Soliman. Why, so. O Brusor, seest thou not
Her milkwhite neck, that alabaster tower?
'Twill break the edge of my keen scimitar,
And pieces, flying back, will wound myself.

Brusor. Now she is all covered, my lord.

Soliman. Why, now at last she dies.

Perseda. O Christ, receive my soul!

Soliman. Hark, Brusor; she calls on Christ:
I will not send her to him. Her words are music,
The selfsame music that in ancient days
Brought Alexander from war to banqueting,
And made him fall from skirmishing to kissing.
No, my dear love would not let me kill thee,
Though majesty would turn desire to wrath:
There lies my sword, humbled at thy feet;
And I myself, that govern many kings,
Entreat a pardon for my rash misdeed.

(2)

[Basilisco is asked to declare his country and past achievements.]

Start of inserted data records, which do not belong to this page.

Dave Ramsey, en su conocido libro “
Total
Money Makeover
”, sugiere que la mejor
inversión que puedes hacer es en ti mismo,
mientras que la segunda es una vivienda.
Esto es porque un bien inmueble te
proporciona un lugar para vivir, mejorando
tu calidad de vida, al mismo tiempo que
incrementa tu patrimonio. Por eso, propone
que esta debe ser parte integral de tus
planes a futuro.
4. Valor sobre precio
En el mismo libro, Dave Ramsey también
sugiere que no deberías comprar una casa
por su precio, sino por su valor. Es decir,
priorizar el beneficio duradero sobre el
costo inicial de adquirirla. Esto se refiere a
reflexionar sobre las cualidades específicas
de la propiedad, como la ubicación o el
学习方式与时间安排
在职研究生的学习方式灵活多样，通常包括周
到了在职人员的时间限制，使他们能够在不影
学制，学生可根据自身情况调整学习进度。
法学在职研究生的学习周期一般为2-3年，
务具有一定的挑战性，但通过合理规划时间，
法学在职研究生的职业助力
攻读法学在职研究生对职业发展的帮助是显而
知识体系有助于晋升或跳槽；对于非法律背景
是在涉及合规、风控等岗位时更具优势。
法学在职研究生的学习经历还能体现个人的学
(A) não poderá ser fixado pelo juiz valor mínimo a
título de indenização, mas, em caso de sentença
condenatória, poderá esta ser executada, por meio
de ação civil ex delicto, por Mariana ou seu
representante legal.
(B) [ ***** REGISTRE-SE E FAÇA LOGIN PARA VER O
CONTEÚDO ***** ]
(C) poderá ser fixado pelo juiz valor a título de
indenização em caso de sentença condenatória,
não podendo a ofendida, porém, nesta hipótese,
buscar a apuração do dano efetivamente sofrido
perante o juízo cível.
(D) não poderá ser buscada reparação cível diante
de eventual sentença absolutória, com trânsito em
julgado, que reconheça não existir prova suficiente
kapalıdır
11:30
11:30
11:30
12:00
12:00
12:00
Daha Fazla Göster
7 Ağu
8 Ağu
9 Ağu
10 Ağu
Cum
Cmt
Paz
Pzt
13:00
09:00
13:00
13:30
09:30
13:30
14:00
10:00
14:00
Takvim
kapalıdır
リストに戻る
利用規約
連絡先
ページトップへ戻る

Basilisco. Sooth to say, the earth is my country,
As the air to the fowl or the marine moisture
To the red-gill'd fish. I repute myself no coward,
For humility shall mount; I keep no table
To character my fore passed conflicts.
As I remember, there happened a sore drought
In some part of Belgia, that the juicy grass
Was sear'd with the Sun-God's element.
I held it policy to put the men-children
Of that climate to the sword,
That the mother's tears might relieve the parched earth:
The men died, the women wept, and the grass grew;
Else had my Friesland horse perished,
Whose loss would have more grieved me
Than the ruin of that whole country.


Christopher Marlowe, the greatest of all the University Wits, has been reserved to the last because in his work we rise nearest to the excellence of Shakespearian drama. By the inexhaustible force of his poetic genius he created literature for all time. We read the plays of his contemporaries chiefly for their antiquarian interest; we are pleased to discover in them the first beginnings of many features popular in later productions; one or two appeal to us by their own beauty or strength, but the majority are remembered only for their relationship to greater plays. This is not so with Marlowe's works. Having once been so fortunate as to have had our attention directed to them, we return again and again for the sheer joy of reading his glorious outbursts of poetry, of being thrilled with the intensity of his greater scenes.